Se dovessimo immaginare il funerale della politica, chi sarebbero i presenti? Da un lato, i cittadini disillusi, stanchi di promesse e prospettive non mantenute. Dall’altro, i vecchi arnesi, gli ideali ormai sepolti, ovvero la partecipazione, il confronto, il bene comune. E forse, tra le lacrime ipocrite di alcuni protagonisti, ci sarebbe chi trama per ereditare il vuoto lasciato da questa politica defunta.

Ma ogni funerale segna anche un possibile nuovo inizio. Dalla fine di una politica malata può nascere qualcosa di diverso: una politica più autentica, più vicina alle persone, più coraggiosa nel cambiare davvero.
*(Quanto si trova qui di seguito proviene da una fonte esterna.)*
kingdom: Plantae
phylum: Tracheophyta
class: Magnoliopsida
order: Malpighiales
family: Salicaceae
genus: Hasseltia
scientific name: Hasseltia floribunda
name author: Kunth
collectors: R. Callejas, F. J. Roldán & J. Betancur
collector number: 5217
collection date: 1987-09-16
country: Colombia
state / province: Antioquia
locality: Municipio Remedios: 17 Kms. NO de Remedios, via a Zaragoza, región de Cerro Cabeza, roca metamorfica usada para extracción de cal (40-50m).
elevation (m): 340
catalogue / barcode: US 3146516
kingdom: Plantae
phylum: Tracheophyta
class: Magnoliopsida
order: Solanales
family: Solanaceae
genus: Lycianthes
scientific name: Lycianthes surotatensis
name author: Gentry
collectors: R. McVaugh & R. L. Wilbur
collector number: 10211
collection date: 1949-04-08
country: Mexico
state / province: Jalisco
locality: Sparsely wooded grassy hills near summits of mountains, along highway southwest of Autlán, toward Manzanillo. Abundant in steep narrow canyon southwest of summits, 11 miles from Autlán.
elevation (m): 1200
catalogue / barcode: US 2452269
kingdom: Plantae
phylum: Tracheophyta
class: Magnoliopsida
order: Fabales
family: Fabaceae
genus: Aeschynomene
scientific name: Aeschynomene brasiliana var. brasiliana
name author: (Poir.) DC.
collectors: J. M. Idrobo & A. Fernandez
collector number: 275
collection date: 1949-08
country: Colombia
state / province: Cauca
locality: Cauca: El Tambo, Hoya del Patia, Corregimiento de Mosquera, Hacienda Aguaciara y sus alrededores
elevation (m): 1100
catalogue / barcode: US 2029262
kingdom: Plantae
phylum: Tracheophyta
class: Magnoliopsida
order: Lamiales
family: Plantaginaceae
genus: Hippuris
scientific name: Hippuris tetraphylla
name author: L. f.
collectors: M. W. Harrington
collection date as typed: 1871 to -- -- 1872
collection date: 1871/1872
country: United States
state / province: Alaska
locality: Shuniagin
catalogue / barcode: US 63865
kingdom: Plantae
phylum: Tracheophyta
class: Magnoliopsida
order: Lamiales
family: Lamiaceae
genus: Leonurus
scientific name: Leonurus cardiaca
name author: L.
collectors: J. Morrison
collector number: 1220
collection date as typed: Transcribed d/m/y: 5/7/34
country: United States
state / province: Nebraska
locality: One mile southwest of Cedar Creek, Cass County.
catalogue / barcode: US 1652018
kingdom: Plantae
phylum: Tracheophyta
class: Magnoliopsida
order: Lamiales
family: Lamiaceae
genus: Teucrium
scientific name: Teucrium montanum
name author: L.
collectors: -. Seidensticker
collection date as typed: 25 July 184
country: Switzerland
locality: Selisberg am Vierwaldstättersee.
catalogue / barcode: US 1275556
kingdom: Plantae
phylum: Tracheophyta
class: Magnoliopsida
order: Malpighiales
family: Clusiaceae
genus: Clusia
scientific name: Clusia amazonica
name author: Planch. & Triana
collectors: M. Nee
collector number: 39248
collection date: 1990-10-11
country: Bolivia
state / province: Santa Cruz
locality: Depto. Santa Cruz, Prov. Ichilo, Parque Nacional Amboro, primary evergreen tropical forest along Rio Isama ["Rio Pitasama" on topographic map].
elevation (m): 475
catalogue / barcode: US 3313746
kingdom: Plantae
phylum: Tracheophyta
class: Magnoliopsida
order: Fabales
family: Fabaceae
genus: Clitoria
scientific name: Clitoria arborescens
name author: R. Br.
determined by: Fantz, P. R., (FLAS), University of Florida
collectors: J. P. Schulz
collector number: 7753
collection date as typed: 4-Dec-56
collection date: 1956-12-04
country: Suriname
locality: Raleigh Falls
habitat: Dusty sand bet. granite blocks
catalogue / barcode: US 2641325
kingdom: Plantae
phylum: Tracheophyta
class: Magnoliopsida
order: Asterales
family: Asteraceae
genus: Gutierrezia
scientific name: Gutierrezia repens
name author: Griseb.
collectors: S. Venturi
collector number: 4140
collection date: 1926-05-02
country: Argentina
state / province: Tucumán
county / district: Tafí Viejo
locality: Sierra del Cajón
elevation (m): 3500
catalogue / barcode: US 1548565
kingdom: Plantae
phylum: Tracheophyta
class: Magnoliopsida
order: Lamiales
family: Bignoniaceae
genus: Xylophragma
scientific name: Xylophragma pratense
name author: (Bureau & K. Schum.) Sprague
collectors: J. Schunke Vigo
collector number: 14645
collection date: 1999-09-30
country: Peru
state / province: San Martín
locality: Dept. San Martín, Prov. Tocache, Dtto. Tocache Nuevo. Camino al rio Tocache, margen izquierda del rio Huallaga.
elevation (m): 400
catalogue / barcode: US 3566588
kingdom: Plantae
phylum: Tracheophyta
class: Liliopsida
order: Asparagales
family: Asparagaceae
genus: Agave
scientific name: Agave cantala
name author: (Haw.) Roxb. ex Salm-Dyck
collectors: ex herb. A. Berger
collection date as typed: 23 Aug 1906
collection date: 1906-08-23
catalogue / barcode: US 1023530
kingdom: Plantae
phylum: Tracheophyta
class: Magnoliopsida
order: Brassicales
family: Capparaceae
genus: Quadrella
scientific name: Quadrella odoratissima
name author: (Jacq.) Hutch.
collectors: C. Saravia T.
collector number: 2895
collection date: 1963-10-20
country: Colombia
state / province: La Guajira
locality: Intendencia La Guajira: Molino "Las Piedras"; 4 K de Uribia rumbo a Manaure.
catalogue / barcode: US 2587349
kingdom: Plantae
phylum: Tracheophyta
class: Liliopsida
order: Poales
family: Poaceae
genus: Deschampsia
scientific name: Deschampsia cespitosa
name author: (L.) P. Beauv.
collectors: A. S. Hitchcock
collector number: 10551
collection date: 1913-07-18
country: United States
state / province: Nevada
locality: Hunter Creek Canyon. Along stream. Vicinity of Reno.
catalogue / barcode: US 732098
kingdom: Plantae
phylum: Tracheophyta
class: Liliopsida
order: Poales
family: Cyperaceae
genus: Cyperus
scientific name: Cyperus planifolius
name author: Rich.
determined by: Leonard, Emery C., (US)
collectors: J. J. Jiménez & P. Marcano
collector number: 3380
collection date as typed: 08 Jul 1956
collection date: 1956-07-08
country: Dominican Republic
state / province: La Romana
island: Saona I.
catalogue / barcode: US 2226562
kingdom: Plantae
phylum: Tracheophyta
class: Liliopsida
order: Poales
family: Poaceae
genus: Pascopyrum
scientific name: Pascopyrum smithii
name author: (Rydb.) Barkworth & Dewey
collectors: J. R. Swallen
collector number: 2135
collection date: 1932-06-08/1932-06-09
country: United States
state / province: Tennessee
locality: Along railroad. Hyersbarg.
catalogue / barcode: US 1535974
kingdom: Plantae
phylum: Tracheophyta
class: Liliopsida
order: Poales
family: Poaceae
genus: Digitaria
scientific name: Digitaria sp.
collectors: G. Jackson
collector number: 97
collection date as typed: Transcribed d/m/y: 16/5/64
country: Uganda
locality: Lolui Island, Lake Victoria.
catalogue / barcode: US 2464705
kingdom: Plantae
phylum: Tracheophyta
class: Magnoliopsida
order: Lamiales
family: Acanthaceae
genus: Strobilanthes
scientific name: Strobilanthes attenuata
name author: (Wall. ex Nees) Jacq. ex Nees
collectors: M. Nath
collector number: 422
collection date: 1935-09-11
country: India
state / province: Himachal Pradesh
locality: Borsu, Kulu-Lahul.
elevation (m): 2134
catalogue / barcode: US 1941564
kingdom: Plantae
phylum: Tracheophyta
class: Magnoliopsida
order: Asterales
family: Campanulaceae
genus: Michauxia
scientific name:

La domanda è, chi avrà la forza di raccogliere questa eredità e riscrivere il futuro? Noi lo intravediamo, lo seguiamo, lo incoraggiamo.

I partiti politici sono sempre più assediati dal leaderismo, sembrano oggi incapaci di rinnovarsi davvero, se non altro nelle metodologie. La figura del leader carismatico, non sempre negativo e noi ne abbiamo esempio, ha preso il sopravvento su qualsiasi forma di dibattito interno, trasformando le strutture di partito in semplici comitati elettorali al servizio di un’unica voce. Il risultato è che le giovani e promettenti proposte vengono soffocate sul nascere, perché il cambiamento spaventa.

Mantenere lo status quo diventa l’unico obiettivo dei sedicenti dirigenti di secondo piano che, più che guardare al futuro, cercano solo di prolungare il proprio presente che è inevitabilmente, anche per ragioni anagrafiche, in scadenza. E così, le nuove idee, le nuove generazioni, le nuove prospettive restano ai margini o vengono cooptate solo per dare la parvenza di rinnovamento, senza però toccare gli equilibri esistenti dei piagnoni permanenti. “Addatta e Cianci” si dice in questa plaga depressa, e a volte questo giochetto riesce.

In un sistema del genere, chi ha talento e passione per la politica spesso è costretto a scegliere: accettare il compromesso e adattarsi ai vecchi schemi, oppure uscire dal circuito dei partiti e cercare altri modi per incidere sulla realtà.

Ma fino a quando la politica potrà permettersi di perdere le sue energie migliori senza pagare il prezzo della propria irrilevanza? Ma noi abbiamo fiducia nei leader illuminati, che scrollatisi di dosso le tare, alte, medie e basse, riescano ad interpretare i valori politici di una stagione ormai andata, oggi vituperata, ma che era palestra di buone prassi della politica. Era una palestra per la futura classe dirigente. Resistere, resistere, resistere.